But the Saints, spite of their industry and faith in their leaders, were not to enjoy the fruits of their labors very long, for again mobs of violent men descended upon Nauvoo in 1846, and again the people left their little homes, taking as much as possible of their movable belongings and crossed the Mississippi River.
The Chapmans and others settled in Garden Grove, Iowa, where they remained for about two years. By the time they were ready to begin their final journey across the plains in 1848, they had six children in the family. Their outfit was as nearly complete as most of their garden seeds, bedding, and a loom for weaving clothe which Mrs. Chapman could use with skill.
They had managed, somehow, to hold onto a few precious articles through all the mobbings and movings they had encountered. Welcome still possessed a black broadcloth suit and high silk hat which were the pride of his heart and reserved to be worn on very special occasions. Amelia still had her precious linen, her white wedding gown, her black taffeta dress with the tiny black bonnet to wear on the same occasions when Welcome donned his high silk hat.
When they arrived in Salt Lake Valley in the fall of 1848, they found that some of the supplies - food especially - which they had brought with them, were in great demand among the pioneers that had already settled in the Valley. They shared what they could spare keeping only enough for their own needs and seed for then next spring.
Mrs. Chapman turned most of the housework over to the two girls - Rosetta now 14 and Amelia 12 years of age and turned her attention to the weaving of linsey-woolsey cloth which was needed badly by the whole community. This cloth, of a coarse wool woof and linen warp, was a dull gray - sometimes dyed by the pioneer housewives with rude dyes obtained from nature - berries, bark and roots - but more often used as it came from the loom, for the making of clothes for men, women, and children. It would withstand the hardest wear for years.
Clothes for the entire family had to be made in the home with needle and thread, even the boy's trousers, jackets, caps, and even hats and women's bonnets.
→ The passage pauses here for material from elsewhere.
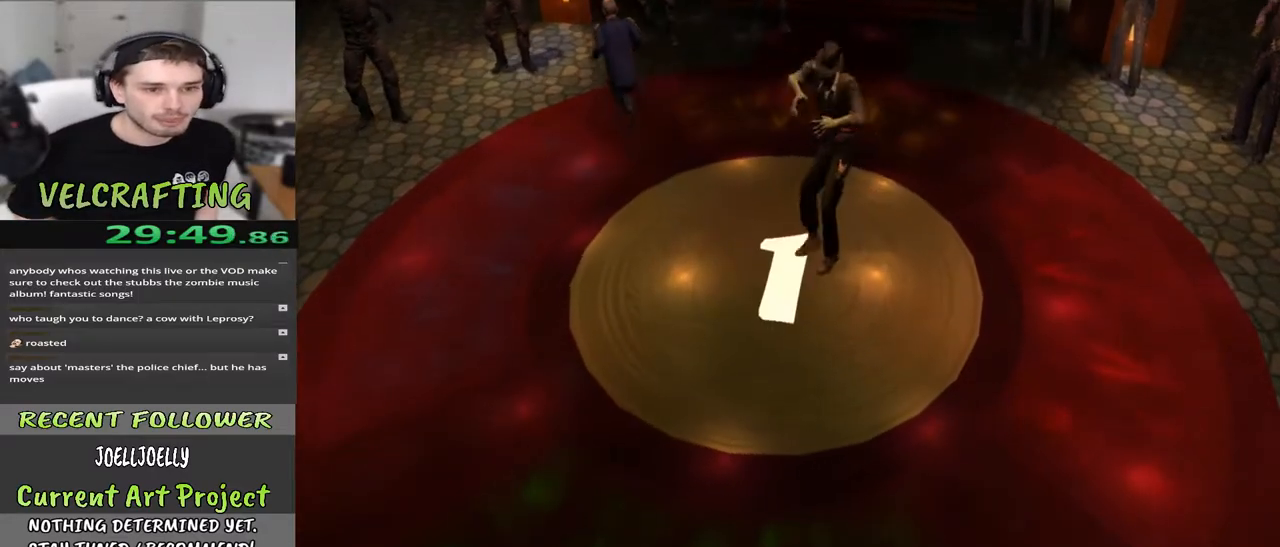
{"buttons": [], "left_stick": "left", "right_stick": "center", "events": [[433, "left_stick", "left"]]}
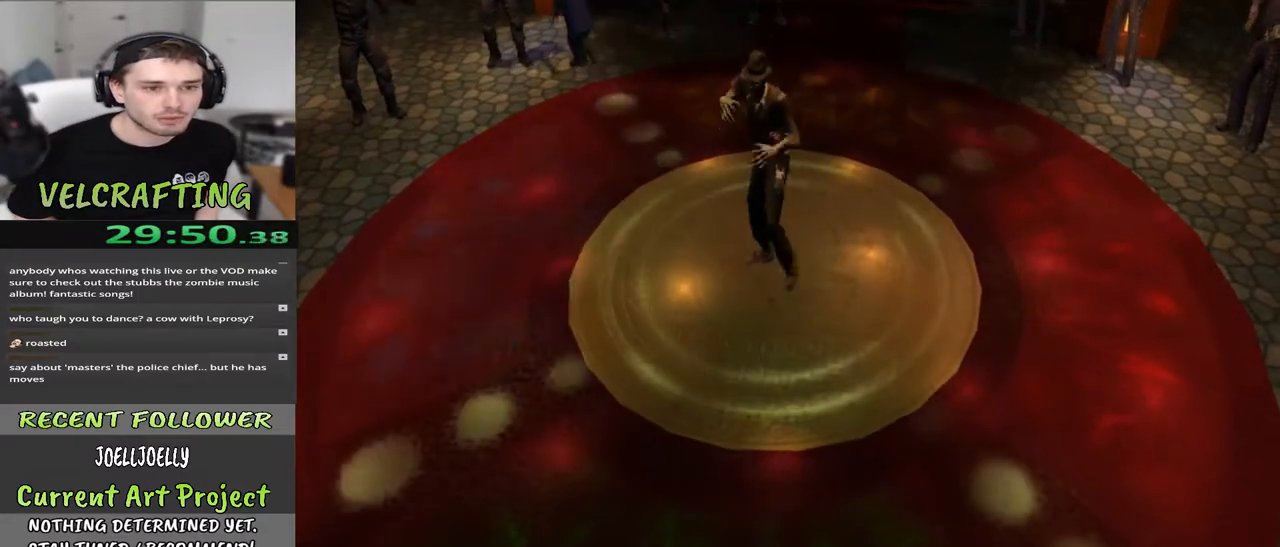
{"buttons": [], "left_stick": "up", "right_stick": "center", "events": [[283, "left_stick", "center"], [400, "left_stick", "up"]]}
Winter caps and jackets were often made of fur and animal skins, while summer hats were made of hand-braided straw.
The Chapman girls learned to card and spin wool and to sew, cook, and clean with the inadequate supplies of the household. Most of the women and girls owned calico sunbonnets fitted with stiff slats to hold them in shape and long caped in the back to guard the necks of the fair wearers from the hot desert sun. A few of them had bright calico dressed which they wore for best, and still fewer had black silk dresses which they had brought across the plains, and tiny "boughten" bonnets which were only brought out for special occasions.
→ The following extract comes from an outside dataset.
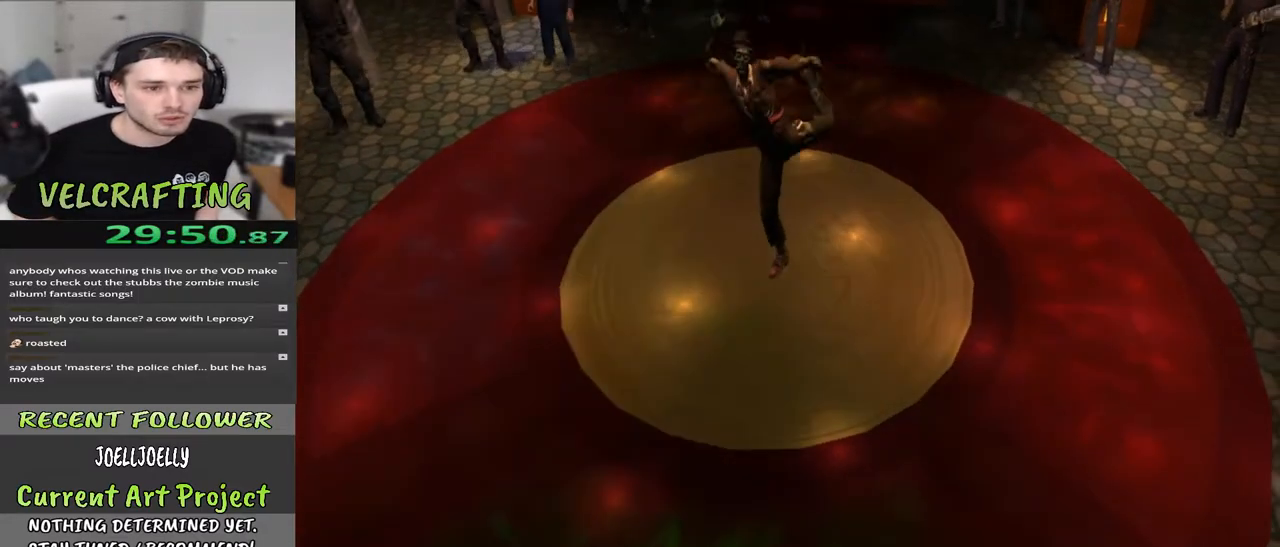
{"buttons": [], "left_stick": "up", "right_stick": "center", "events": [[117, "left_stick", "left"], [317, "left_stick", "center"], [483, "left_stick", "up"]]}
Mrs. Chapman was glad that she kept her white wedding gown when she learned that there was going to be a grand celebration on July 24, 1849, and girls with white dressed would be in great demand to walk in the parade. She made the dress over for Rosetta, who with Brigham
Young's oldest girl, was chosen to lead the parade and carry the American Flag. (These two girls no doubt lead the 24 girls, who marched and sang in the parade.)
Jerome Kempton, whose history appears in later pages of this book, married Rosetta Chapman when she was sixteen and a year later married Amelia also as a plural wife when she was not quite fifteen. This was after the Chapmans had moved in Manti where they had been called by leaders of the Church to help settle.
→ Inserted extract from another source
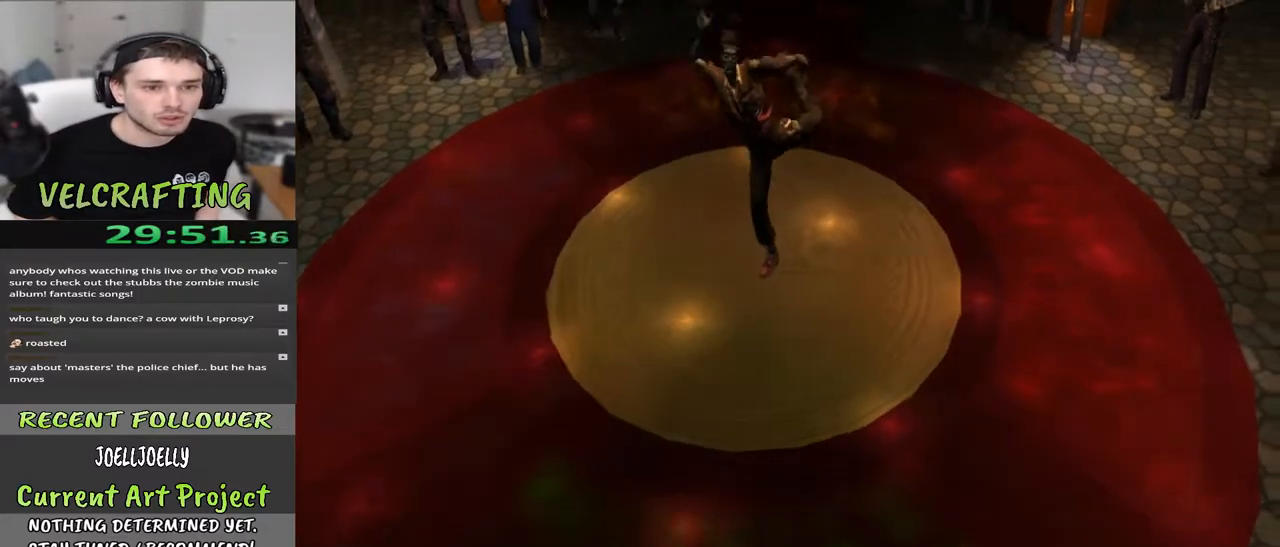
{"buttons": [], "left_stick": "up", "right_stick": "center", "events": [[50, "left_stick", "up-left"], [167, "left_stick", "center"], [467, "left_stick", "up"]]}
In spite of her family and household duties, Mother Amelia Chapman found time to work in the Church and observe social customs of the day. She was president of the Relief Society for several years there in Manti and fulfilled the duties of that office with honor and ability.
During their entire sojourn in Manti, and Chapmans' home was chief headquarters for Church authorities and official visitors from Salt Lake City. Their home was better furnished than many of their neighbors and Mrs. Chapman was an excellent cook and housekeeper.
President Brigham Young always made the Chapman home his headquarters while he was visiting in Manti and nearby towns. An incident relating to Pres. Young's carriage, while it stood in front of the Chapman residence will be told later in the history of Harriet Kempton Potter.
It is hard for housewives of today to realize how many things that we consider absolute necessities, our pioneer women never knew about or if they did, they were unable to get them. For example, the rough wooden floors must be scrubbed with sand (not soap) and also tables, chairs, stools and benches had to be cleaned the same way. What little soap they had for washing clothes and bathing was made from wood ashes and tallow, by a long tedious process. A form of alkali called "saleratus", the pioneers gathered from the soil dissolved in water, so that any soil adhering to it might settle to the bottom of the vessel, and then the liquid was then carefully poured off, used with sour milk or sour dough as we would use soda as a leavener in making bread.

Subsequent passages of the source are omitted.